Evocamos aquella escena del evangelio cuando Jesús en plena actividad, inmerso en la enseñanza ue las parábolas, recibe la visita de su familia. El Señor acaba de explicar el sentido de la parábola de la semilla, esparcida por el sembrador; se ha referido a la desigual suerte que toca -pues siendo la semilla siempre germen de vida, depende de la bondad o no de la tierra.

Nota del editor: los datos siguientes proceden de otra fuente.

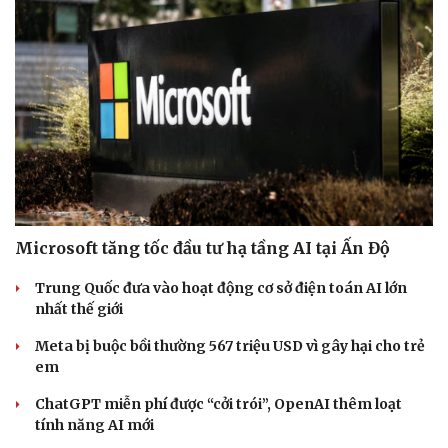
Microsoft tăng tốc đầu tư hạ tầng AI tại Ấn Độ
Trung Quốc đưa vào hoạt động cơ sở điện toán AI lớn
nhất thế giới
Meta bị buộc bồi thường 567 triệu USD vì gây hại cho trẻ
em
ChatGPT miễn phí được “cởi trói”, OpenAI thêm loạt
tính năng AI mới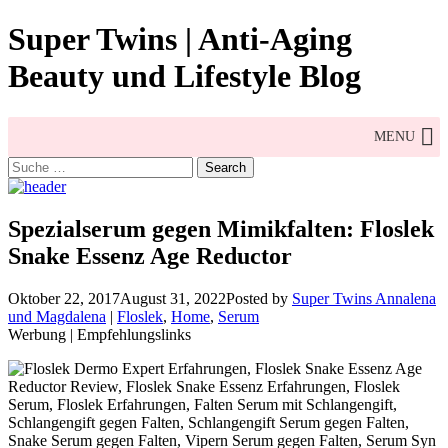
Skip
Super Twins | Anti-Aging
to
content
Beauty und Lifestyle Blog
MENU
Search
for:
Spezialserum gegen Mimikfalten: Floslek
Snake Essenz Age Reductor
Oktober 22, 2017
August 31, 2022
Posted by
Super Twins Annalena
und Magdalena
|
Floslek
,
Home
,
Serum
Werbung | Empfehlungslinks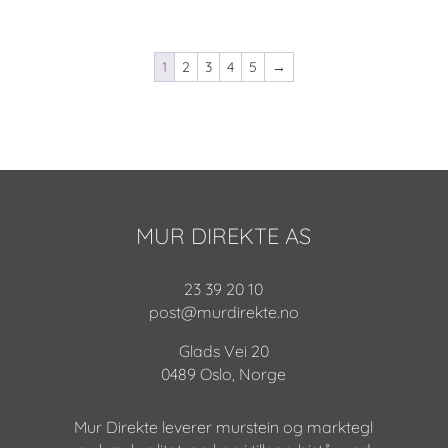
1
2
3
4
5
→
MUR DIREKTE AS
23 39 20 10
post@murdirekte.no
Glads Vei 20
0489 Oslo, Norge
Mur Direkte leverer murstein og marktegl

Entonces se presenta el grupo de sus familiares.
Mandan, pues, un recado de urgencia: «Tu madre y tus hermanos están fuera y quieren verte». Jesús responde a esta solicitud con unas palabras no evasivas, sino iluminadores y universales: «Mi madre y mis hermanos son aquellos que oyen la Palabra de Dios y la cumplen» (Lc 8,21). Jesús marca una distancia pero es para desprenderse de los lazos con que le atenaza la débil carne, es para unir con ataduras más firmes, irrompibles, los eslabones de la alianza a la Palabra de Dios. Jesús levanta la cabeza y mira con ojos abiertos a todos sus discípulos -de ayer y de hoy, también a nosotros, lectores de Iris de Paz-. Quiere crear una nueva familia, no establecida en los débiles cimientos de la carne y de la sangre, sino en otros fundamentos más sólidos. Él había hablado ya de una casa firme, con cimientos inquebrantables, resistente a la fuerza corrosiva del viento, inexpugnable frente al alud y las torrenteras. Y comentaba que se trataba de la casa de quienes escuchan la Palabra de Dios y la cumplen (Lc 6,47-49; Mt 7,24-27). Ésta es su casa, y ésta su verdadera familia: el grupo que se une por la escucha apasionada de la Palabra y por su fidelidad perseverante.
En esta casa no estamos solos, no nos sentimos huérfanos. No es una casa sin la luz de la bondad y sin la presencia de la ternura de una madre. María es la buena tierra, el hondo cimiento de nuestra casa, la que sostiene la familia entera: es fundamento que nos da estabilidad y sala de estar en donde gustosamente habitamos. Ella fue la primera que escuchó la Palabra y la cumplió. Supo cumplirla con tanta fidelidad que dio fruto, y ¡qué fruto tan admirable y de tanta novedad!
Por eso frente a aquel piropo con que una mujer del pueblo agasajó a Jesús, pues obsequiando a la madre halagaba también al hijo, el Señor responde que su madre no es dichosa porque fuera para él cobijo y alimento, no por ser el vientre que lo llevó y los pechos que lo alimentaron, sino que María fue su madre legítima -según el único criterio de legitimación que marca el evangelio- porque supo escuchar la Palabra de Dios y cumplirla (Lc 11,27-28).
He aquí nuestro rasgo de familia característico, nuestro aire común. María ya lo ha rubricado con su escucha y fidelidad a la Palabra ¿Quieres tú también, hijo de María, firmar con tu puño y letra, que perteneces de hecho al evangelio, a la familia y casa de Jesús y de María?